Hyman (1951) suggested that the neotenic form may be an alternating one with the urinary bladder form, whereby the larvae produced from eggs laid by the branchial form directly invade the urinary bladder of the frog through the anus. Gallien (1935), however, proposed that the larvae of branchial forms leave the host and seek out other tadpoles at the internal gill stage and follow the normal pattern after that.
Recent experiments by Miretski (1951) have revealed that maturation of Polystoma integerrimum is controlled directly or indirectly by the hormonal activity of the frog. This investigator reported that when hypophysis extract is injected into an infected immature frog, the polystomes within the frog mature within 4 to 8 days and produce a small number of eggs for approximately one week.

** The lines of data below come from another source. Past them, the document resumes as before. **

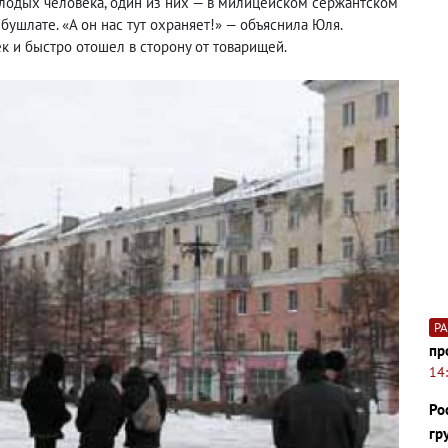
олодых человека, один из них — в милицейском сержантском
 бушлате. «А он нас тут охраняет!» — объяснила Юля.
 и быстро отошел в сторону от товарищей.
Р
пр
14
Ро
гр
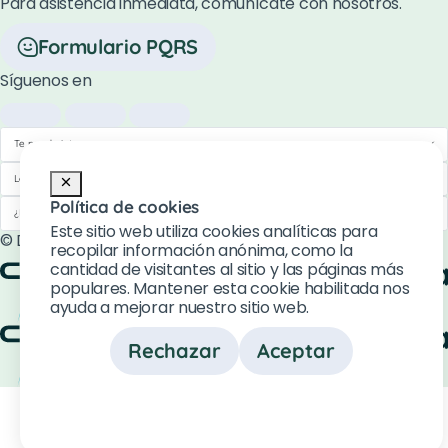
Para asistencia inmediata, comunícate con nosotros.
Formulario PQRS
Síguenos en
Te puede interesar
Legal
Política de cookies
¿Necesitas ayuda?
Este sitio web utiliza cookies analíticas para
© Desarrollado por
Estrategia Segura S.A.S
recopilar información anónima, como la
cantidad de visitantes al sitio y las páginas más
populares. Mantener esta cookie habilitada nos
ayuda a mejorar nuestro sitio web.
Rechazar
Aceptar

This period of time corresponds approximately to the time frogs spend in spawning. This synchronised mechanism results in the release of the parasite’s eggs only when the frogs enter water to breed. In addition, it also assures that by the time the onchomiracidia hatch, there are abundant tadpoles available for reinfection.
How the hypophysis extract affects the maturation of polystomes is still uncertain. It is possible that either the increased level of gonadotrophins or sex hormones, brought about by the hypophysis extract, could be responsible.